The BRC facilitated the founding of Woza Moya, the community-based NGO, located in Ufafa Valley, nineteen years ago, on the estate. Their vision is for all people in the community to be healthy and productive, to live in a safe and clean environment, with good access to services and social justice. The Centre continues to support the organisation in a variety of ways by contributing Dana, sponsoring their Directors, trainers and visitors' accommodation, and showcasing and promoting their wonderful crafts in the shop such as the sock monkeys, cushions, bags, scarves, beanies and stationery. The Woza Moya Crafters are local women who receive ongoing training and support to enable them to create these unique and charming best sellers. This year as a result of retreatants' Dana (Generosity), the BRC was able to donate R 24,000 to Woza Moya to further enable their good work among the community and to help support the 50 children who attend the Woza Moya play school.

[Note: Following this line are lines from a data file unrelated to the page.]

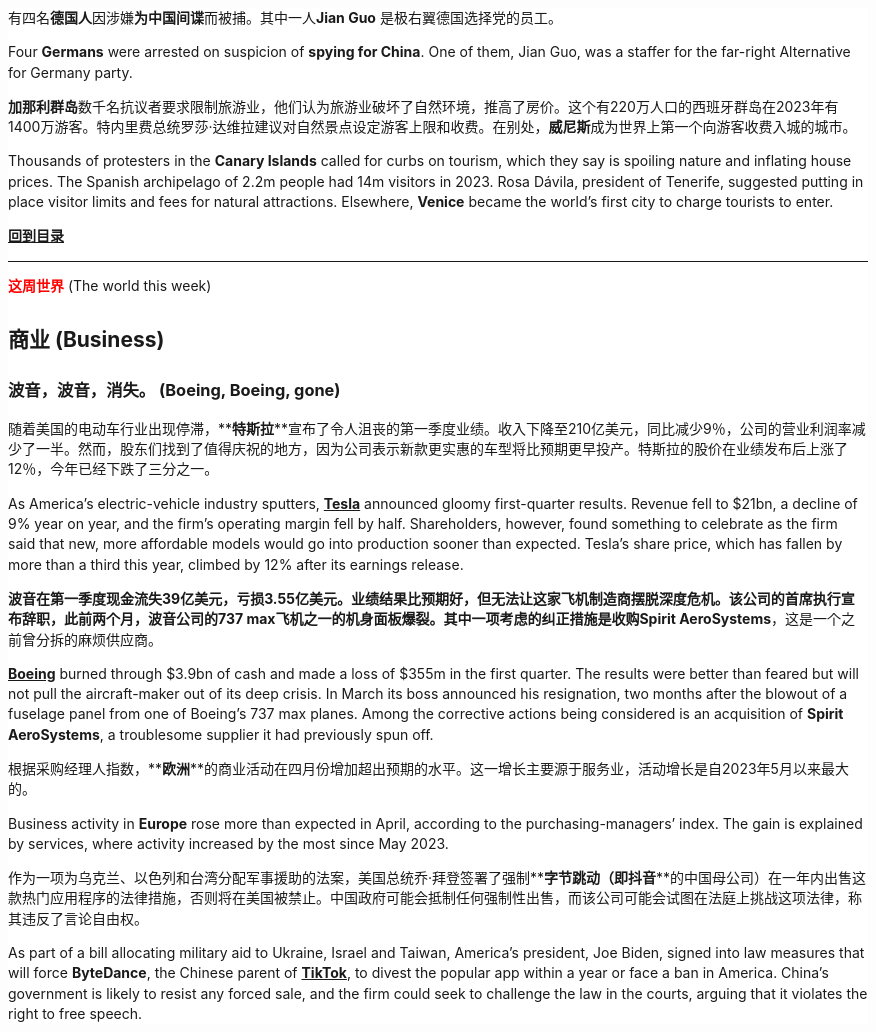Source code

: 有四名**德国人**因涉嫌**为中国间谍**而被捕。其中一人**Jian Guo** 是极右翼德国选择党的员工。

Four **Germans** were arrested on suspicion of **spying for China**. One of them, Jian Guo, was a staffer for the far-right Alternative for Germany party.

**加那利群岛**数千名抗议者要求限制旅游业，他们认为旅游业破坏了自然环境，推高了房价。这个有220万人口的西班牙群岛在2023年有1400万游客。特内里费总统罗莎·达维拉建议对自然景点设定游客上限和收费。在别处，**威尼斯**成为世界上第一个向游客收费入城的城市。

Thousands of protesters in the **Canary Islands** called for curbs on tourism, which they say is spoiling nature and inflating house prices. The Spanish archipelago of 2.2m people had 14m visitors in 2023. Rosa Dávila, president of Tenerife, suggested putting in place visitor limits and fees for natural attractions. Elsewhere, **Venice** became the world’s first city to charge tourists to enter.



**[回到目录](#经济学人-the-economist)**

<hr><span style="color: red;"><b>这周世界</b></span> (The world this week)

## 商业 (Business)

### 波音，波音，消失。 (Boeing, Boeing, gone)

随着美国的电动车行业出现停滞，**__特斯拉__**宣布了令人沮丧的第一季度业绩。收入下降至210亿美元，同比减少9％，公司的营业利润率减少了一半。然而，股东们找到了值得庆祝的地方，因为公司表示新款更实惠的车型将比预期更早投产。特斯拉的股价在业绩发布后上涨了12％，今年已经下跌了三分之一。

As America’s electric-vehicle industry sputters, **[Tesla](https://www.economist.com/business/2024/04/24/tesla-faces-an-identity-crisis-carmaker-or-tech-firm)** announced gloomy first-quarter results. Revenue fell to $21bn, a decline of 9% year on year, and the firm’s operating margin fell by half. Shareholders, however, found something to celebrate as the firm said that new, more affordable models would go into production sooner than expected. Tesla’s share price, which has fallen by more than a third this year, climbed by 12% after its earnings release.

**__波音__**在第一季度现金流失39亿美元，亏损3.55亿美元。业绩结果比预期好，但无法让这家飞机制造商摆脱深度危机。该公司的首席执行宣布辞职，此前两个月，波音公司的737 max飞机之一的机身面板爆裂。其中一项考虑的纠正措施是收购**__Spirit AeroSystems__**，这是一个之前曾分拆的麻烦供应商。

**[Boeing](https://www.economist.com/business/2024/04/24/can-anyone-pull-boeing-out-of-its-nosedive)** burned through $3.9bn of cash and made a loss of $355m in the first quarter. The results were better than feared but will not pull the aircraft-maker out of its deep crisis. In March its boss announced his resignation, two months after the blowout of a fuselage panel from one of Boeing’s 737 max planes. Among the corrective actions being considered is an acquisition of **Spirit AeroSystems**, a troublesome supplier it had previously spun off.

根据采购经理人指数，**__欧洲__**的商业活动在四月份增加超出预期的水平。这一增长主要源于服务业，活动增长是自2023年5月以来最大的。

Business activity in **Europe** rose more than expected in April, according to the purchasing-managers’ index. The gain is explained by services, where activity increased by the most since May 2023.

作为一项为乌克兰、以色列和台湾分配军事援助的法案，美国总统乔·拜登签署了强制**__字节跳动__**（即**__抖音__**的中国母公司）在一年内出售这款热门应用程序的法律措施，否则将在美国被禁止。中国政府可能会抵制任何强制性出售，而该公司可能会试图在法庭上挑战这项法律，称其违反了言论自由权。

As part of a bill allocating military aid to Ukraine, Israel and Taiwan, America’s president, Joe Biden, signed into law measures that will force **ByteDance**, the Chinese parent of **[TikTok](https://www.economist.com/business/2024/04/24/congress-tells-china-sell-tiktok-or-well-ban-it)**, to divest the popular app within a year or face a ban in America. China’s government is likely to resist any forced sale, and the firm could seek to challenge the law in the courts, arguing that it violates the right to free speech.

Become a friend of the Buddhist Retreat Centre (a non-profit organisation) and find out more about the BRC's Paid-Up-Yogi and Sangha Friends’ projects which help to ensure the continuity of the Centre.
Thank you for the abundance that has flowed to the BRC in the form of Paid-Up-Yogis and Sangha Friends’ contributions which enabled us to complete major projects such as rethatching the library and studio roofs, repaving the entrance roads, refurbishing all the Lodge rooms and bathrooms and replacing all the beds. Thank you too for the plants, trees, books and photographs and bathroom accessories.
We are very touched by your appreciative letters, emails, support and friendship towards the BRC - your spiritual home from home.